WHAT IS NEEDED: From the first line of the entries below to the line with "Gameplay with a controller (Xbox", give each line again exactly.

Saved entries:
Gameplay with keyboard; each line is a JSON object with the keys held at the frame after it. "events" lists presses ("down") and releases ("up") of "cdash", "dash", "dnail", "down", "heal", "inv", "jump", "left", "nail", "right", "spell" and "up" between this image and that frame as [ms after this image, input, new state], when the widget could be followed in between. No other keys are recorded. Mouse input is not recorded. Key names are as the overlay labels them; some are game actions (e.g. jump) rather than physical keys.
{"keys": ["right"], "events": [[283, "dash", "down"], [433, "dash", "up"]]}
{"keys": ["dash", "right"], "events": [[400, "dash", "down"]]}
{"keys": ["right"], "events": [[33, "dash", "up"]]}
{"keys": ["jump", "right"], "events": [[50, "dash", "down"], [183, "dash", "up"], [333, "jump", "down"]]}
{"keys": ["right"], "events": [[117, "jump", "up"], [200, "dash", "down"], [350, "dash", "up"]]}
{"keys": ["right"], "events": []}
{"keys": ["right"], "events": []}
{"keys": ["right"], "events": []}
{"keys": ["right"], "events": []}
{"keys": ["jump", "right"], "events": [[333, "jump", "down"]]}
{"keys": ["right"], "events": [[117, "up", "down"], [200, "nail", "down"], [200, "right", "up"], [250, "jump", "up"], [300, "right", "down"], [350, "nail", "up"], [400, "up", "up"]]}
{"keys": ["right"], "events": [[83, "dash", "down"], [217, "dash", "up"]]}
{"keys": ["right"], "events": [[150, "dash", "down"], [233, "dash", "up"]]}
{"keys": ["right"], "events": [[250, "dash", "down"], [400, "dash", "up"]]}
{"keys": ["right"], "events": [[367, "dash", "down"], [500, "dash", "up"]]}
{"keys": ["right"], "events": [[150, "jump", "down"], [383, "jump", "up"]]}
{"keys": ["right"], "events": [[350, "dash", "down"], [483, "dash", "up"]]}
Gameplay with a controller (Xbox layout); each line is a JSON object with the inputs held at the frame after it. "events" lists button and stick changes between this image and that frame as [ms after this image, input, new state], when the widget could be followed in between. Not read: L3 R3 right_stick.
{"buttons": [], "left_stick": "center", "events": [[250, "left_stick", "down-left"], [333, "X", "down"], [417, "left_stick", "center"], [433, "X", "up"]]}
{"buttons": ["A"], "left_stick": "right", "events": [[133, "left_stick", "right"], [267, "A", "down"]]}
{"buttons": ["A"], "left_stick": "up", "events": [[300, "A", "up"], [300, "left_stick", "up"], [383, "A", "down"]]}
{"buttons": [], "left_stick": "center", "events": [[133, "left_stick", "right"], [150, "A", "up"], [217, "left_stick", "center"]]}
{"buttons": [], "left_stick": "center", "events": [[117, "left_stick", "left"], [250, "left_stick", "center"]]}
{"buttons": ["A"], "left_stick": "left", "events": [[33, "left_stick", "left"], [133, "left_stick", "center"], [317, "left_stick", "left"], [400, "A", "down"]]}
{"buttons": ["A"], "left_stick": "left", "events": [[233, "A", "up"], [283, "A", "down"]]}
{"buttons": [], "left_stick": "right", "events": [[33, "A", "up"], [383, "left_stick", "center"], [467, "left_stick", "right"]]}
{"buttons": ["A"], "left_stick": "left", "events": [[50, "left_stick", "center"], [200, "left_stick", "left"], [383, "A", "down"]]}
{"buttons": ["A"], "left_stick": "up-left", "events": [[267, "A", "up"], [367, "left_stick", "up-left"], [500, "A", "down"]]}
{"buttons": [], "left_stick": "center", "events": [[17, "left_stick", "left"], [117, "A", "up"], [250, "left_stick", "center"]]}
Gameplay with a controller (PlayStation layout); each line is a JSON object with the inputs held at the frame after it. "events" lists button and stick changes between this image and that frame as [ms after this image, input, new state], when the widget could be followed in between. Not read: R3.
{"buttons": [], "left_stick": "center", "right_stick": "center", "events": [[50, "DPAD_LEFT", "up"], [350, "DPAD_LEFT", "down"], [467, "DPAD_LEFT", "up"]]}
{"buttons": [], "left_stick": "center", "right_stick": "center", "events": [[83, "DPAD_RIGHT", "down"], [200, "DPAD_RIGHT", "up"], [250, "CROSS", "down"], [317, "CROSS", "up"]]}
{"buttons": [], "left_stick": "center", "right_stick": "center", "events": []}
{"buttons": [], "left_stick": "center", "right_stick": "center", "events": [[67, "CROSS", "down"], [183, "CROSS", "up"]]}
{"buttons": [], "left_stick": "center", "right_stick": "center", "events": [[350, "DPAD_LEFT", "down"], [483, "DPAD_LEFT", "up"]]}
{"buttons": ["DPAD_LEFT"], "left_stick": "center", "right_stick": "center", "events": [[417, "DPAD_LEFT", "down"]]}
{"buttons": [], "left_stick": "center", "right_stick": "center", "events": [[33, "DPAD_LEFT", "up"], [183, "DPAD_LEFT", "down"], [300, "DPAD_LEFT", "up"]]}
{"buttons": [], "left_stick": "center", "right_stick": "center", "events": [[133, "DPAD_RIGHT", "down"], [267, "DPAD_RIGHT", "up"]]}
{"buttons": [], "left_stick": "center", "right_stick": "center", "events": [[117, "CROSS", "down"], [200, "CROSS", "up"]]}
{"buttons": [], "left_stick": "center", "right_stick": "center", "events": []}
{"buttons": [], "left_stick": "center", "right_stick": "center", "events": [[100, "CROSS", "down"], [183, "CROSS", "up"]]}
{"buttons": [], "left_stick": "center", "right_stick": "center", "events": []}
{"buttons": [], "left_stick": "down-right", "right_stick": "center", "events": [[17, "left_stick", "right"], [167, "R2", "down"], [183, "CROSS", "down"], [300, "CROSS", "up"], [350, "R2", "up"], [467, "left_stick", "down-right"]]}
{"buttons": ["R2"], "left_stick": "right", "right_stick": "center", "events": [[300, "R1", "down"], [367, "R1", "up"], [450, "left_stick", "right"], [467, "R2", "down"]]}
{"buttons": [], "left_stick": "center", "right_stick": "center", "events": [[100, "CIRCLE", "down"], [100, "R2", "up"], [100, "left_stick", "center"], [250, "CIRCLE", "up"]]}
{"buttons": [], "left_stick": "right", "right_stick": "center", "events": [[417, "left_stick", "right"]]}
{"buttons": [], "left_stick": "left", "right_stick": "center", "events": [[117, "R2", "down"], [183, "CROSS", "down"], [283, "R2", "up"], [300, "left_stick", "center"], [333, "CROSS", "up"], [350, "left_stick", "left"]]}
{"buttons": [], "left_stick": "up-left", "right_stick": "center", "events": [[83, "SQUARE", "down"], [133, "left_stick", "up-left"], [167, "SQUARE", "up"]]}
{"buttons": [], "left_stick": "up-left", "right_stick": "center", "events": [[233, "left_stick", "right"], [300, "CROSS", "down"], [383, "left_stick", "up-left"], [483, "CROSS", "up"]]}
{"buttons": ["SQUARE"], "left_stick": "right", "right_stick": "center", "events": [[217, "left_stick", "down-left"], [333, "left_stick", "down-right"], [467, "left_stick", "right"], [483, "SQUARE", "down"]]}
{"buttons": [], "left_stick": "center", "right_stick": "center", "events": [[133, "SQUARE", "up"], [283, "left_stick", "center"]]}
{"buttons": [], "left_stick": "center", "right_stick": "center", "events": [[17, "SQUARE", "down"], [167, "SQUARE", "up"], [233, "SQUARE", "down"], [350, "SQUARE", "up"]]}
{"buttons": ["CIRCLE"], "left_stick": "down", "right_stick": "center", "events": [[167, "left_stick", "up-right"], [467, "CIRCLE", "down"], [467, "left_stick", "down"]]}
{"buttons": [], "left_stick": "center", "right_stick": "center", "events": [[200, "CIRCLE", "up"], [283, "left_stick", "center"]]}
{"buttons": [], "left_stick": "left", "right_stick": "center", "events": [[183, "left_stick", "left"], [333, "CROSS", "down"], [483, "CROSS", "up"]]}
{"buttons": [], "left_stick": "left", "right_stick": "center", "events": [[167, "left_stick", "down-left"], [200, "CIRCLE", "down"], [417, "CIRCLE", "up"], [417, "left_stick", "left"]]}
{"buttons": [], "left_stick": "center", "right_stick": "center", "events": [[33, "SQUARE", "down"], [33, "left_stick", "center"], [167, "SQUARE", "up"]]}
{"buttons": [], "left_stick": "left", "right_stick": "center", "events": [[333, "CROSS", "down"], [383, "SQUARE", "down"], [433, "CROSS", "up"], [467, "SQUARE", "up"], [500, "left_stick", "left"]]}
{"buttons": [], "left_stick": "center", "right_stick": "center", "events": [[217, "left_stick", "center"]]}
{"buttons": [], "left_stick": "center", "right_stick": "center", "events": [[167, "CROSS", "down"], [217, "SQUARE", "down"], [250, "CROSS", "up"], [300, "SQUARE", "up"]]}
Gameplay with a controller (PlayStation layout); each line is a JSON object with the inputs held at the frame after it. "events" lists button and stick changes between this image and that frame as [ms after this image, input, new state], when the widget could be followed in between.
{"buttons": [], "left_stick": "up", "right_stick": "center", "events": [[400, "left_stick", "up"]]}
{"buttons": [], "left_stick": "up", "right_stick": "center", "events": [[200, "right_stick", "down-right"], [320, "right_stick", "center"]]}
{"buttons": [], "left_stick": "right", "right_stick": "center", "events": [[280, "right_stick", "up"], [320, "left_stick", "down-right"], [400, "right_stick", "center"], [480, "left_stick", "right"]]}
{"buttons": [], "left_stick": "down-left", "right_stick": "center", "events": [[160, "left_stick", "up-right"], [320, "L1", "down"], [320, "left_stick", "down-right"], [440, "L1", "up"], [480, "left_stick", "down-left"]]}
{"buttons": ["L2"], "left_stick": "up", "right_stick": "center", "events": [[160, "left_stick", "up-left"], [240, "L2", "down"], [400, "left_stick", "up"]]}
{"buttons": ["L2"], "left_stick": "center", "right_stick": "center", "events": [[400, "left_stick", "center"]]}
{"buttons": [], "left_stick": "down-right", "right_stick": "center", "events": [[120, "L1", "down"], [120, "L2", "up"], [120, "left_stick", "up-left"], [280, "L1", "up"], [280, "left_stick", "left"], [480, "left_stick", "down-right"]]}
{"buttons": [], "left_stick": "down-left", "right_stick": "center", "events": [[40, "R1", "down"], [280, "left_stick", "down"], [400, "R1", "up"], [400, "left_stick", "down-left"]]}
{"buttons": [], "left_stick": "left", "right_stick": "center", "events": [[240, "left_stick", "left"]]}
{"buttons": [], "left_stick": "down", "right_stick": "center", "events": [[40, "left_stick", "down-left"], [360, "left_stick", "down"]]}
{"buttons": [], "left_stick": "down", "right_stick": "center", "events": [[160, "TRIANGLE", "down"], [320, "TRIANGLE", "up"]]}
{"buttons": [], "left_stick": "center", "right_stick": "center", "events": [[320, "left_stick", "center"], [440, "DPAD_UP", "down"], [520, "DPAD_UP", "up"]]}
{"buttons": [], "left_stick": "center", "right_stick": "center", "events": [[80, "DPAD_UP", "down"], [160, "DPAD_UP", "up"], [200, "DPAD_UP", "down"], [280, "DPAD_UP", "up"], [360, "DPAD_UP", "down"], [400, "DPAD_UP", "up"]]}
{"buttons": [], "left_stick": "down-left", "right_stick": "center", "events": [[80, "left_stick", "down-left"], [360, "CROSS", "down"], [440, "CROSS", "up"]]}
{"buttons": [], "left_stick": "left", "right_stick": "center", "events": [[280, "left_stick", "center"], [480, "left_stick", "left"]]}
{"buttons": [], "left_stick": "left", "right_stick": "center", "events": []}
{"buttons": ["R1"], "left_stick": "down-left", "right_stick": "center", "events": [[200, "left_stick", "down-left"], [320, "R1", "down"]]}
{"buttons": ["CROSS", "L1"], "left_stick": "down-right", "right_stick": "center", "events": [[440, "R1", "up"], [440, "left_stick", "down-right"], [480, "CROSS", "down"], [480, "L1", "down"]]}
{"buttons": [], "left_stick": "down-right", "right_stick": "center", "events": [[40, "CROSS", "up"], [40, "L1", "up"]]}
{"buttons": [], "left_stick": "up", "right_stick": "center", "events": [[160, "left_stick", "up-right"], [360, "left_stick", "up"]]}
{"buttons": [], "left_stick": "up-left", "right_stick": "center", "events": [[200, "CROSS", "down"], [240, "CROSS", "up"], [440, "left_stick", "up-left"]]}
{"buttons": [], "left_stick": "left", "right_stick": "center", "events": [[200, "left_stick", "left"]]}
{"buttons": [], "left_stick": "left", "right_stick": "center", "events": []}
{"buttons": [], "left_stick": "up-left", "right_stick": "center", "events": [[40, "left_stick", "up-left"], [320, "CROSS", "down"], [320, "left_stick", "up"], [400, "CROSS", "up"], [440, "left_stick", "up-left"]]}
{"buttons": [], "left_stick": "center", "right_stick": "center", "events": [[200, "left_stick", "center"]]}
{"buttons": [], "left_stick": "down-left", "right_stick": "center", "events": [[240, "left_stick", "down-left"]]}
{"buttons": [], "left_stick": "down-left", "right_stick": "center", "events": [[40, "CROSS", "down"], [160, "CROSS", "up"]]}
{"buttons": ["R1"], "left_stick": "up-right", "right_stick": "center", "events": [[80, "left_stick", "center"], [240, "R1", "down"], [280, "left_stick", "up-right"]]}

ANSWER AREA:
Gameplay with keyboard; each line is a JSON object with the keys held at the frame after it. "events" lists presses ("down") and releases ("up") of "cdash", "dash", "dnail", "down", "heal", "inv", "jump", "left", "nail", "right", "spell" and "up" between this image and that frame as [ms after this image, input, new state], when the widget could be followed in between. No other keys are recorded. Mouse input is not recorded. Key names are as the overlay labels them; some are game actions (e.g. jump) rather than physical keys.
{"keys": ["right"], "events": [[283, "dash", "down"], [433, "dash", "up"]]}
{"keys": ["dash", "right"], "events": [[400, "dash", "down"]]}
{"keys": ["right"], "events": [[33, "dash", "up"]]}
{"keys": ["jump", "right"], "events": [[50, "dash", "down"], [183, "dash", "up"], [333, "jump", "down"]]}
{"keys": ["right"], "events": [[117, "jump", "up"], [200, "dash", "down"], [350, "dash", "up"]]}
{"keys": ["right"], "events": []}
{"keys": ["right"], "events": []}
{"keys": ["right"], "events": []}
{"keys": ["right"], "events": []}
{"keys": ["jump", "right"], "events": [[333, "jump", "down"]]}
{"keys": ["right"], "events": [[117, "up", "down"], [200, "nail", "down"], [200, "right", "up"], [250, "jump", "up"], [300, "right", "down"], [350, "nail", "up"], [400, "up", "up"]]}
{"keys": ["right"], "events": [[83, "dash", "down"], [217, "dash", "up"]]}
{"keys": ["right"], "events": [[150, "dash", "down"], [233, "dash", "up"]]}
{"keys": ["right"], "events": [[250, "dash", "down"], [400, "dash", "up"]]}
{"keys": ["right"], "events": [[367, "dash", "down"], [500, "dash", "up"]]}
{"keys": ["right"], "events": [[150, "jump", "down"], [383, "jump", "up"]]}
{"keys": ["right"], "events": [[350, "dash", "down"], [483, "dash", "up"]]}
Gameplay with a controller (Xbox layout); each line is a JSON object with the inputs held at the frame after it. "events" lists button and stick changes between this image and that frame as [ms after this image, input, new state], when the widget could be followed in between. Not read: L3 R3 right_stick.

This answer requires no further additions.